During the Cold War, it treated its partners as satellites instead of allies. It increased the pressure on the communist countries that it was afraid of losing. As the pressure mounted, its fears also grew. The 1956 Hungarian Revolution and the 1968 Prague Spring were results of the same kind of mistake.
Russia has in the past tried a similar threat but ended up with bad results. For example, it tried to corner Turkey after the Second World War using the issue of Straits and making territorial demands which in turn led Turkey to develop closer ties with the U.S. In doing so, Russia triggered an early polarization during the Cold War era.
Kenneth Waltz, another American political scientist, implied that state heads were free to do stupid things but could not possibly do them repeatedly. He added that those who repeated stupid mistakes were bound to go down in history as losers.

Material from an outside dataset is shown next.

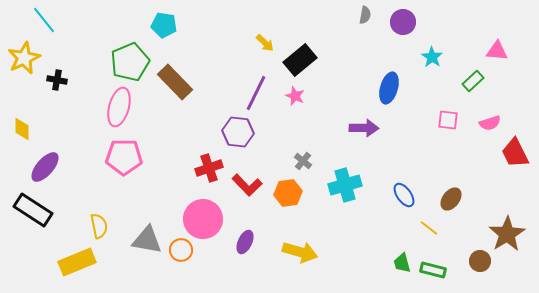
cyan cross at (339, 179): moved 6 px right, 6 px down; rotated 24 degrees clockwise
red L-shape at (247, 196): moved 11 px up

But in fact, different generations can repeat the same stupidity many times over. Rather than encouragement, they can opt for threats. Putin might repeat Stalin's error. He may alienate Turkey rather unnecessarily. But in that case, it may take another 50 years before it can get such an opportunity again.
If Russia has not understood what the PYD issue means to Turkey, even a cursory look at the process in which the U.S. alienated Turkey should suffice as an example. America's threats and blackmailing attempts also failed to persuade Turkey. They were counterproductive in that they pushed Turkey closer to Russia.
The PYD is such a central threat to Turkey that it can risk a lot to eliminate it. And in fact, Turkey will be determined to use the force that it has as a NATO member. The PYD has already been confined to a particular area. Turkey is thus less concerned now. It will wait to walk together with the one giving reassurance, not the one hurling threats.
Let us all wait and see how Russia will interpret this issue and what kind of choice it will make. If it acts with reason rather than fear, it should leave aside its threatening and blackmailing ways and proceed with the mutual transaction phase.
But for now, it is difficult to say that it is able to display such prudence. It seems like what it fears could come true indeed.